--- Supplied data ---
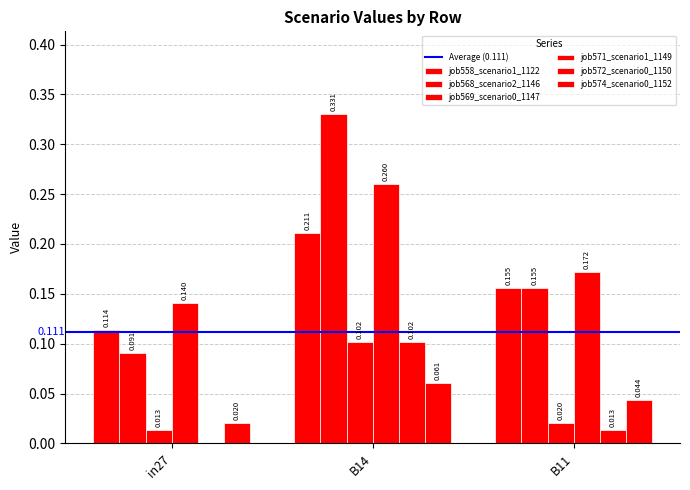

Are the bars horizontal?

No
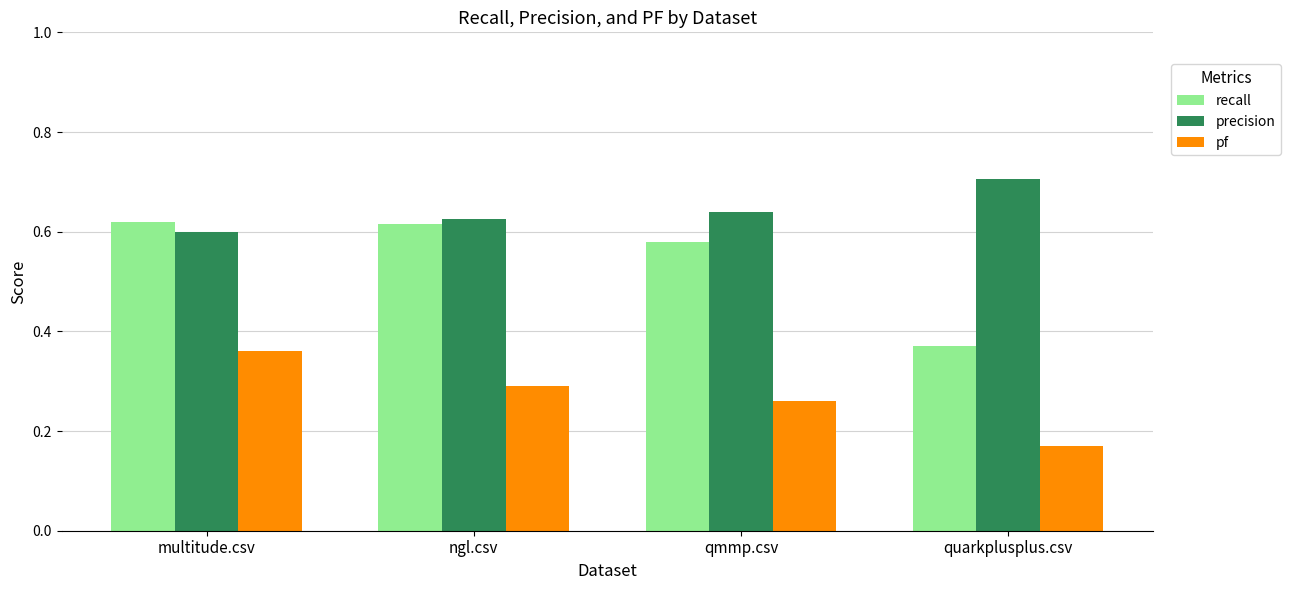

Which category has the highest value in the pf series?

multitude.csv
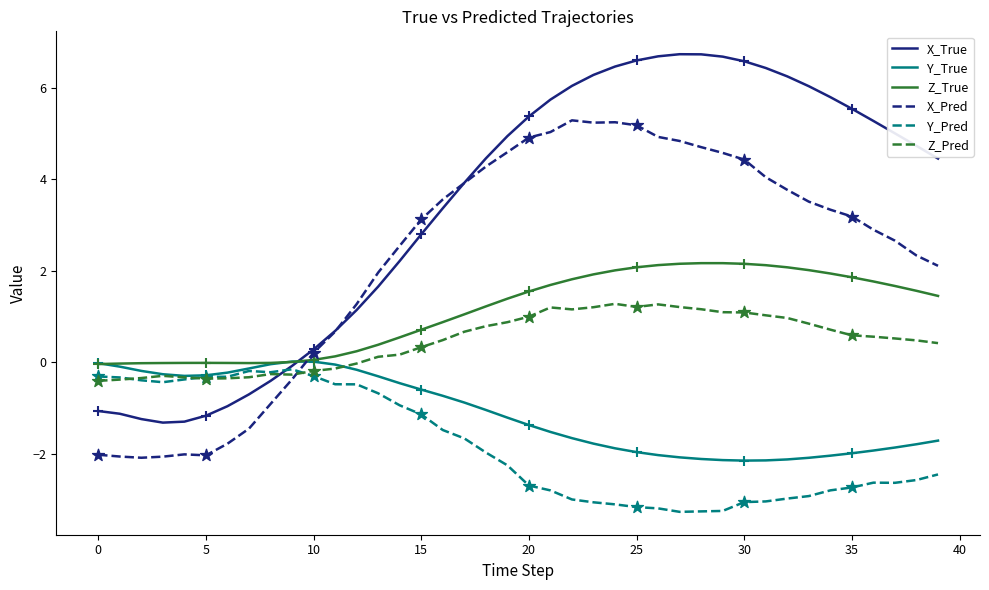

Which series has the largest total across all categories?

X_True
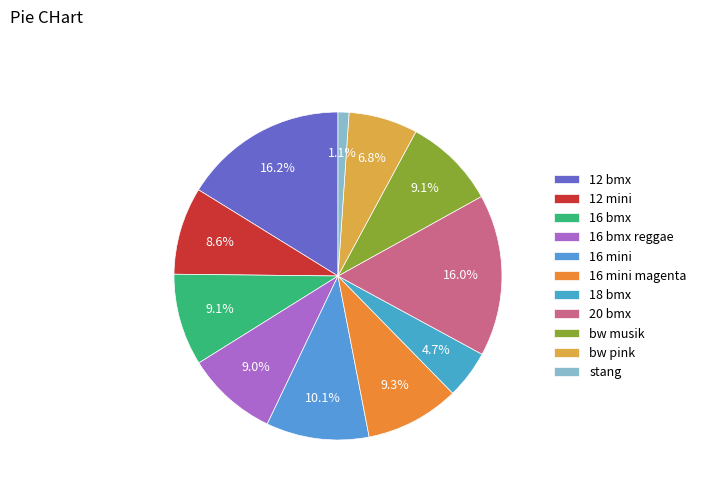

Is it true that bw pink is 7% of the pie?

True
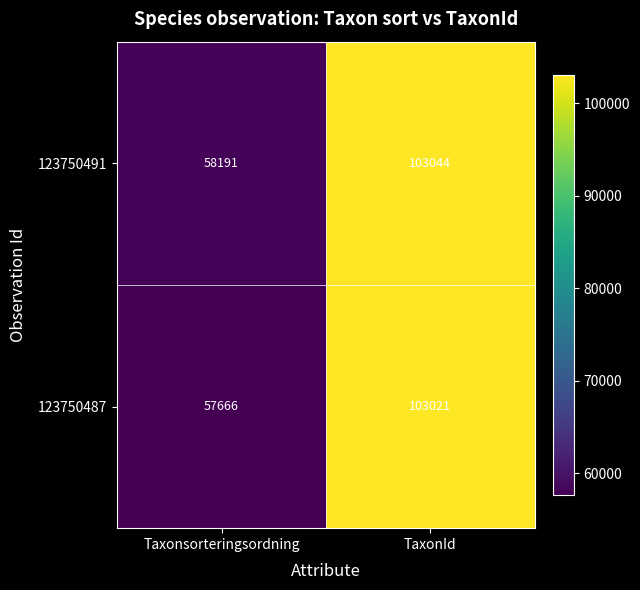

What is the average value of the 123750491 series?

80618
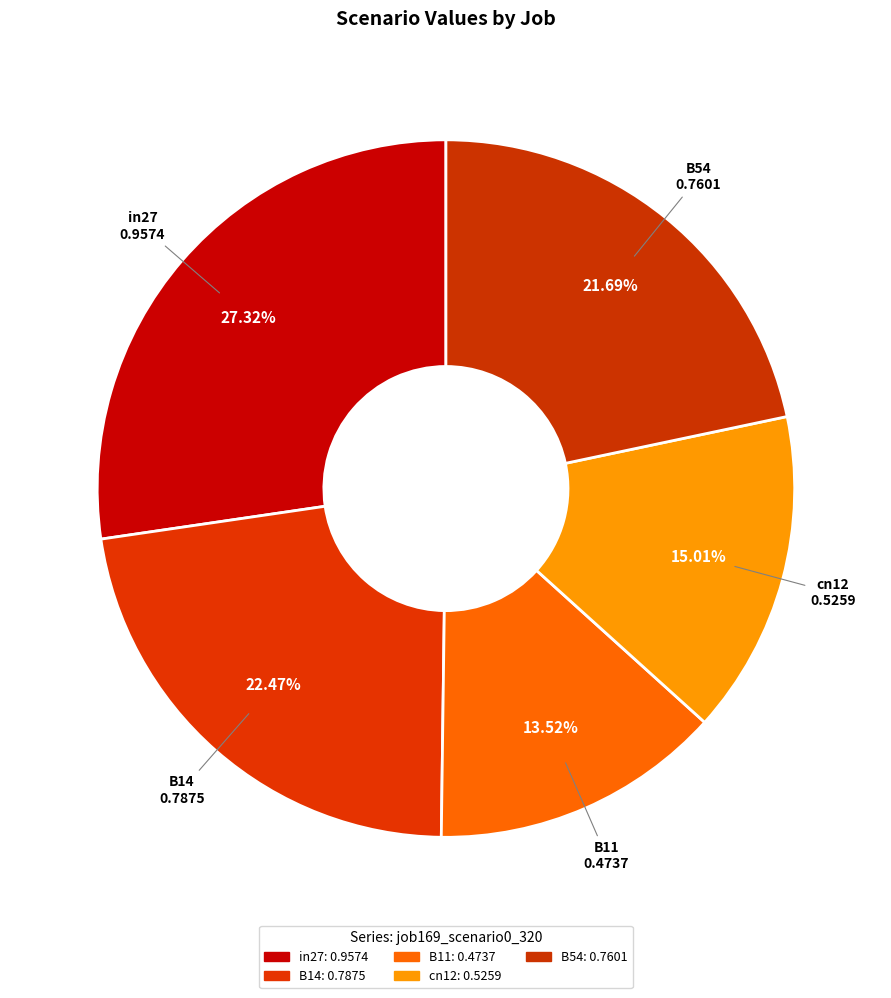

To the nearest percent, what is the combined percentage of B54 and in27?

49%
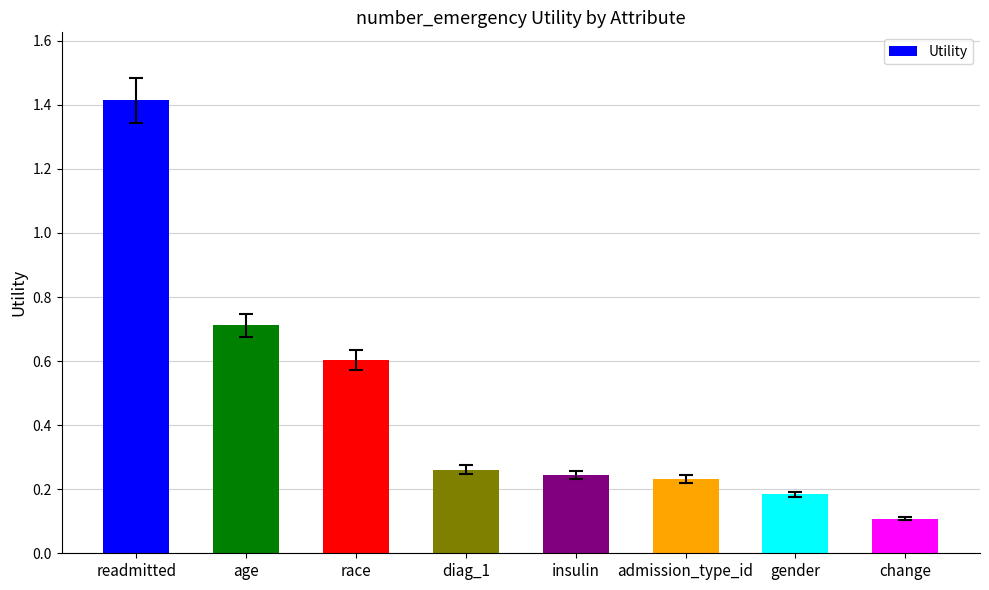

The chart shows a value of 0.2 at age. True or false?

False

--- Your objective ---
Could you reproduce all of the material above word for word, leaving the pictures out of your reply?

--- Answer section ---
Are the bars horizontal?

No

Which category has the highest value in the pf series?

multitude.csv

Which series has the largest total across all categories?

X_True

Is it true that bw pink is 7% of the pie?

True

What is the average value of the 123750491 series?

80618

To the nearest percent, what is the combined percentage of B54 and in27?

49%

The chart shows a value of 0.2 at age. True or false?

False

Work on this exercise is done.